### [GIVEN INFORMATION]
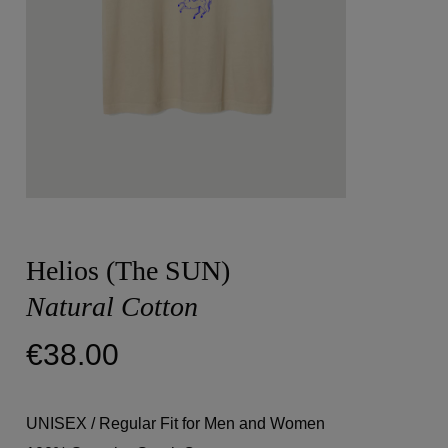
Helios (The SUN)
Natural Cotton
€
38.00
UNISEX / Regular Fit for Men and Women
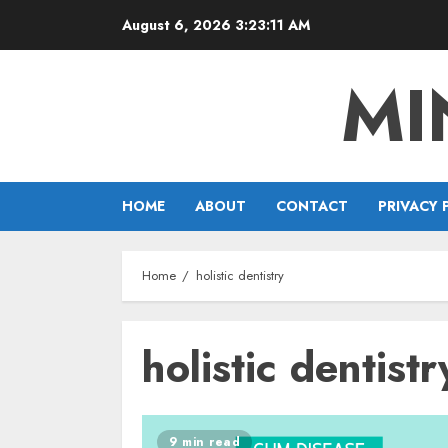
Skip
August 6, 2026
3:23:11 AM
to
content
MI
HOME
ABOUT
CONTACT
PRIVACY 
Home
holistic dentistry
holistic dentistr
9 min read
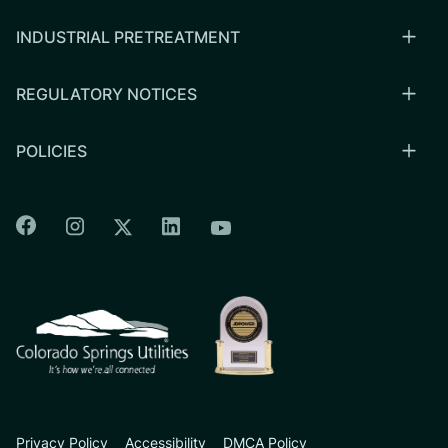
INDUSTRIAL PRETREATMENT
REGULATORY NOTICES
POLICIES
Colorado Springs Facebook
Colorado Springs Instagram
Colorado Springs Linkedin
Colorado Springs Twitter
Colorado Springs Youtu
CSU logo: Homepage Link
Privacy Policy
Accessibility
DMCA Policy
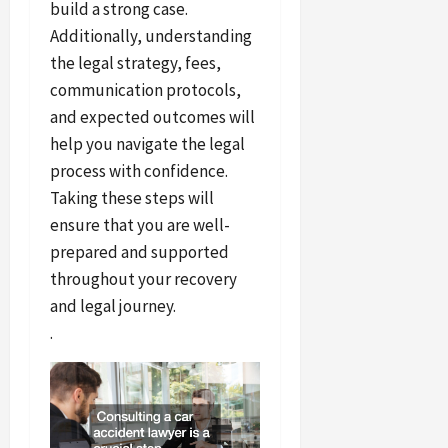
build a strong case.
Additionally, understanding
the legal strategy, fees,
communication protocols,
and expected outcomes will
help you navigate the legal
process with confidence.
Taking these steps will
ensure that you are well-
prepared and supported
throughout your recovery
and legal journey.
.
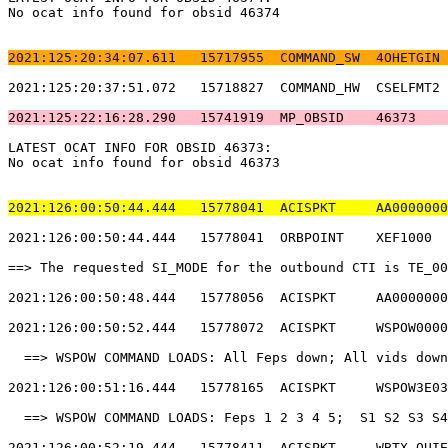
No ocat info found for obsid 46374                     
2021:125:20:34:07.611   15717955  COMMAND_SW  4OHETGIN 
2021:125:20:37:51.072   15718827  COMMAND_HW  CSELFMT2 
2021:125:22:16:28.290   15741919  MP_OBSID    46373    
LATEST OCAT INFO FOR OBSID 46373:                      
No ocat info found for obsid 46373                     
2021:126:00:50:44.444   15778041  ACISPKT     AA0000000
2021:126:00:50:44.444   15778041  ORBPOINT    XEF1000  
==> The requested SI_MODE for the outbound CTI is TE_00
2021:126:00:50:48.444   15778056  ACISPKT     AA0000000
2021:126:00:50:52.444   15778072  ACISPKT     WSPOW0000
  ==> WSPOW COMMAND LOADS: All Feps down; All vids down
2021:126:00:51:16.444   15778165  ACISPKT     WSPOW3E03
  ==> WSPOW COMMAND LOADS: Feps 1 2 3 4 5;  S1 S2 S3 S4
2021:126:00:52:19.444   15778411  ACISPKT     WBTX_QUIE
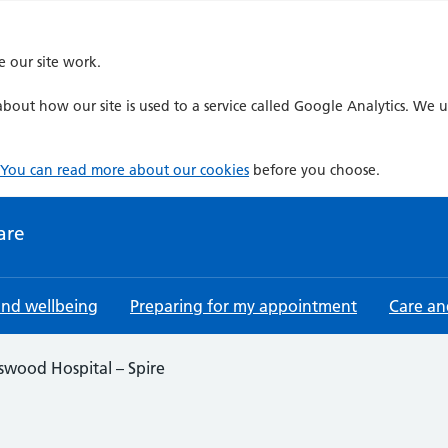
e our site work.
bout how our site is used to a service called Google Analytics. We u
You can read more about our cookies
before you choose.
are
and wellbeing
Preparing for my appointment
Care an
swood Hospital – Spire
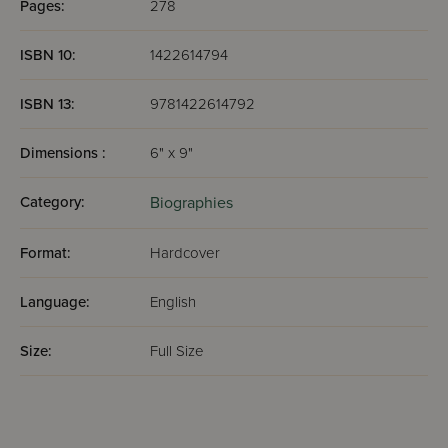
Pages:
278
ISBN 10:
1422614794
ISBN 13:
9781422614792
Dimensions :
6" x 9"
Category:
Biographies
Format:
Hardcover
Language:
English
Size:
Full Size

### [WHAT YOU NEED TO DO]
Gather every line in the records that contains the string "ACISPKT", keeping the lines in their original order.

### [ANSWER TO THE EXERCISE]
2021:126:00:50:44.444   15778041  ACISPKT     AA0000000
2021:126:00:50:48.444   15778056  ACISPKT     AA0000000
2021:126:00:50:52.444   15778072  ACISPKT     WSPOW0000
2021:126:00:51:16.444   15778165  ACISPKT     WSPOW3E03
2021:126:00:52:19.444   15778411  ACISPKT     WBTX_QUIE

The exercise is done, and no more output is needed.